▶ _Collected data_
______

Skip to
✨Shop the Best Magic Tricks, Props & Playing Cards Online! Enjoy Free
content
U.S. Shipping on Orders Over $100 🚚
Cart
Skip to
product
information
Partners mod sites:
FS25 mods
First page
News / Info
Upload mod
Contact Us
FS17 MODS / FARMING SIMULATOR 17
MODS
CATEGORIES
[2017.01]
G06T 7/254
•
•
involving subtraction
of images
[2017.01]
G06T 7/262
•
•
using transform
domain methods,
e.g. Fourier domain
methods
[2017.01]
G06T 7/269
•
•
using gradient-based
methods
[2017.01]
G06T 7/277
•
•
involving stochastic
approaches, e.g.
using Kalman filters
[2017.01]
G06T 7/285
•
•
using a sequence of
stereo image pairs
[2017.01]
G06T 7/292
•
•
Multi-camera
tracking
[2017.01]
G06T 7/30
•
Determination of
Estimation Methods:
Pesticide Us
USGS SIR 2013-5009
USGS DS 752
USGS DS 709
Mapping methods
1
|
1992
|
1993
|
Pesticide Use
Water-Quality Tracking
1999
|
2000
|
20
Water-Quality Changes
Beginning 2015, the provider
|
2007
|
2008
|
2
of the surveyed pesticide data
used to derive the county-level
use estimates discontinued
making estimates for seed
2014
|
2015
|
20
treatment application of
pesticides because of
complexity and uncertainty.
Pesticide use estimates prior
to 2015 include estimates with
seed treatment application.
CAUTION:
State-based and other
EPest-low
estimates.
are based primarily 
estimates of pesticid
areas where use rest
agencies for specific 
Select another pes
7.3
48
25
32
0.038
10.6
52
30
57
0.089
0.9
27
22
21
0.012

______

▶ _TASK REQUIREMENTS_
Set down each line of the data precisely as it appears above.

▶ _YOUR RESPONSE_
Skip to
✨Shop the Best Magic Tricks, Props & Playing Cards Online! Enjoy Free
content
U.S. Shipping on Orders Over $100 🚚
Cart
Skip to
product
information
Partners mod sites:
FS25 mods
First page
News / Info
Upload mod
Contact Us
FS17 MODS / FARMING SIMULATOR 17
MODS
CATEGORIES
[2017.01]
G06T 7/254
•
•
involving subtraction
of images
[2017.01]
G06T 7/262
•
•
using transform
domain methods,
e.g. Fourier domain
methods
[2017.01]
G06T 7/269
•
•
using gradient-based
methods
[2017.01]
G06T 7/277
•
•
involving stochastic
approaches, e.g.
using Kalman filters
[2017.01]
G06T 7/285
•
•
using a sequence of
stereo image pairs
[2017.01]
G06T 7/292
•
•
Multi-camera
tracking
[2017.01]
G06T 7/30
•
Determination of
Estimation Methods:
Pesticide Us
USGS SIR 2013-5009
USGS DS 752
USGS DS 709
Mapping methods
1
|
1992
|
1993
|
Pesticide Use
Water-Quality Tracking
1999
|
2000
|
20
Water-Quality Changes
Beginning 2015, the provider
|
2007
|
2008
|
2
of the surveyed pesticide data
used to derive the county-level
use estimates discontinued
making estimates for seed
2014
|
2015
|
20
treatment application of
pesticides because of
complexity and uncertainty.
Pesticide use estimates prior
to 2015 include estimates with
seed treatment application.
CAUTION:
State-based and other
EPest-low
estimates.
are based primarily 
estimates of pesticid
areas where use rest
agencies for specific 
Select another pes
7.3
48
25
32
0.038
10.6
52
30
57
0.089
0.9
27
22
21
0.012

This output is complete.